■ PASSAGE:
Re: [RFC PATCH v3 12/24] x86/mm: Modify ptep_set_wrprotect and pmdp_set_wrprotect for _PAGE_DIRTY_SW

From: Jann Horn
Date: Thu Aug 30 2018 - 11:50:24 EST


On Thu, Aug 30, 2018 at 4:43 PM Yu-cheng Yu <yu-cheng.yu@xxxxxxxxx> wrote:
>
> When Shadow Stack is enabled, the read-only and PAGE_DIRTY_HW PTE
> setting is reserved only for the Shadow Stack. To track dirty of
> non-Shadow Stack read-only PTEs, we use PAGE_DIRTY_SW.
>
> Update ptep_set_wrprotect() and pmdp_set_wrprotect().
>
> Signed-off-by: Yu-cheng Yu <yu-cheng.yu@xxxxxxxxx>
> ---
> arch/x86/include/asm/pgtable.h | 42 ++++++++++++++++++++++++++++++++++
> 1 file changed, 42 insertions(+)
>
> diff --git a/arch/x86/include/asm/pgtable.h b/arch/x86/include/asm/pgtable.h
> index 4d50de77ea96..556ef258eeff 100644
> --- a/arch/x86/include/asm/pgtable.h
> +++ b/arch/x86/include/asm/pgtable.h
> @@ -1203,7 +1203,28 @@ static inline pte_t ptep_get_and_clear_full(struct mm_struct *mm,
> static inline void ptep_set_wrprotect(struct mm_struct *mm,
> unsigned long addr, pte_t *ptep)

■ SOURCE MATERIAL:
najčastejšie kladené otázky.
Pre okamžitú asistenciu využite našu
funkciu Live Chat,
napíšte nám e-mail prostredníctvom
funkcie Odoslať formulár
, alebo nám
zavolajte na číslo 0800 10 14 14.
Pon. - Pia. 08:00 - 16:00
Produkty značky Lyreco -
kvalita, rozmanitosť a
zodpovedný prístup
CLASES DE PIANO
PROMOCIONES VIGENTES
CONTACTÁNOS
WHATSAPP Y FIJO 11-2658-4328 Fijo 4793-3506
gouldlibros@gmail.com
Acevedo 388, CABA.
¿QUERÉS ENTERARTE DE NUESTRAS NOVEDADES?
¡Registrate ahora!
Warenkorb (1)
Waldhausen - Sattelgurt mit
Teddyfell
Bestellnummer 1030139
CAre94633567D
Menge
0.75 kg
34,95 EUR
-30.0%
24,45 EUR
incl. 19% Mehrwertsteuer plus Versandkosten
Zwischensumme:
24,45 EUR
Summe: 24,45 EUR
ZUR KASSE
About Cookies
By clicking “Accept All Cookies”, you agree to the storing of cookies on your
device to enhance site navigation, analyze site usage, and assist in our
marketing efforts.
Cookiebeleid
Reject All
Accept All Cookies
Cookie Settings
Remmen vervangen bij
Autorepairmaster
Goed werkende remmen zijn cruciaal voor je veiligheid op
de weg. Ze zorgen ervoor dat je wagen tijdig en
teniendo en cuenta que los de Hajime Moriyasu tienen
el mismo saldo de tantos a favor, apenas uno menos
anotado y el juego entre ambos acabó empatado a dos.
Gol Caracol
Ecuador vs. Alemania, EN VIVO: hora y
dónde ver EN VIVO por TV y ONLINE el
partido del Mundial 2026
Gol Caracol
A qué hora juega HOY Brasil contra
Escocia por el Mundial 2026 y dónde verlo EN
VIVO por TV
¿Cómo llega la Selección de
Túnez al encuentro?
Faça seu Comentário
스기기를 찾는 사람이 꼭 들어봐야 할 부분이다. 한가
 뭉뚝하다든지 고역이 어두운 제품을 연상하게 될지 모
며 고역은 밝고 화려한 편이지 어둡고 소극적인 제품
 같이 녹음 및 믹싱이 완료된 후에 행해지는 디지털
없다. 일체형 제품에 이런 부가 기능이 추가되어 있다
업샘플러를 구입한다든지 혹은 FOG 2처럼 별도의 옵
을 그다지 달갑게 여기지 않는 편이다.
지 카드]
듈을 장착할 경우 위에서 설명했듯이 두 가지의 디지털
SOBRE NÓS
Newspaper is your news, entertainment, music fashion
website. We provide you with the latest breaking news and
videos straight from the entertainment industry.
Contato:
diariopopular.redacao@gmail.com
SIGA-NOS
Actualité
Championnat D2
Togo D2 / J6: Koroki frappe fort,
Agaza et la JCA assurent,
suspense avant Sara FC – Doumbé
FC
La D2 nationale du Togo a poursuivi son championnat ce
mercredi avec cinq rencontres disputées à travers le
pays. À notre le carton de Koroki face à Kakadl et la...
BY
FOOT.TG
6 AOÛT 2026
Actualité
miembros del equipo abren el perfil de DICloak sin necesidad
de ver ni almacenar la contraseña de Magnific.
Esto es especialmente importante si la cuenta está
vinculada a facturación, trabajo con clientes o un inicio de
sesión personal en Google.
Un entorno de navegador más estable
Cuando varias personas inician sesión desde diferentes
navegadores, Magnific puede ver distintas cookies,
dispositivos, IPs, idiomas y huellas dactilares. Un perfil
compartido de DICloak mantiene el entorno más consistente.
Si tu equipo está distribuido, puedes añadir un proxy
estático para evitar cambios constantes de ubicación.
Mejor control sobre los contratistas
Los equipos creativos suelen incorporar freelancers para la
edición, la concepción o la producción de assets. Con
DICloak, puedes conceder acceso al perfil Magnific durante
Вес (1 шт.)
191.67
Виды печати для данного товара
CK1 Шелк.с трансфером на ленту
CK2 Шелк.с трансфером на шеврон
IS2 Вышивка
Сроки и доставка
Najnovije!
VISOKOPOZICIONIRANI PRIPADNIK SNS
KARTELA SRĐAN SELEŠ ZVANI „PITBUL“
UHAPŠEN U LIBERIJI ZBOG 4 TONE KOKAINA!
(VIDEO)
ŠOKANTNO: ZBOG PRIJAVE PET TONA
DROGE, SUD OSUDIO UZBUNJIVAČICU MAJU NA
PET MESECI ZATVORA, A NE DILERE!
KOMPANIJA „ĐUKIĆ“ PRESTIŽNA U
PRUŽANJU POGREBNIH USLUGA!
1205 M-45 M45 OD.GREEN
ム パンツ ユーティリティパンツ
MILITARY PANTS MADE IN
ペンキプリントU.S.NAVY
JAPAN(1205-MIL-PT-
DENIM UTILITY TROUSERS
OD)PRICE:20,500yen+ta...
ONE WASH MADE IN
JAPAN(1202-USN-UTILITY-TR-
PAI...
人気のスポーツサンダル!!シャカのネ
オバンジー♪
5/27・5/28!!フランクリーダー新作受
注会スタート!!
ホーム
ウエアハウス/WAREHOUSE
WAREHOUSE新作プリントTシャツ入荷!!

■ TASKS TO CARRY OUT:
• 1. According to the message, which file does the patch change?
• 2. Reproduce the records from their first line through the line that contains "Produkty značky Lyreco", including both of those lines.
The records are unrelated to the message.

■ ANSWERS IN ORDER:
• 1. arch/x86/include/asm/pgtable.h

• 2.
najčastejšie kladené otázky.
Pre okamžitú asistenciu využite našu
funkciu Live Chat,
napíšte nám e-mail prostredníctvom
funkcie Odoslať formulár
, alebo nám
zavolajte na číslo 0800 10 14 14.
Pon. - Pia. 08:00 - 16:00
Produkty značky Lyreco -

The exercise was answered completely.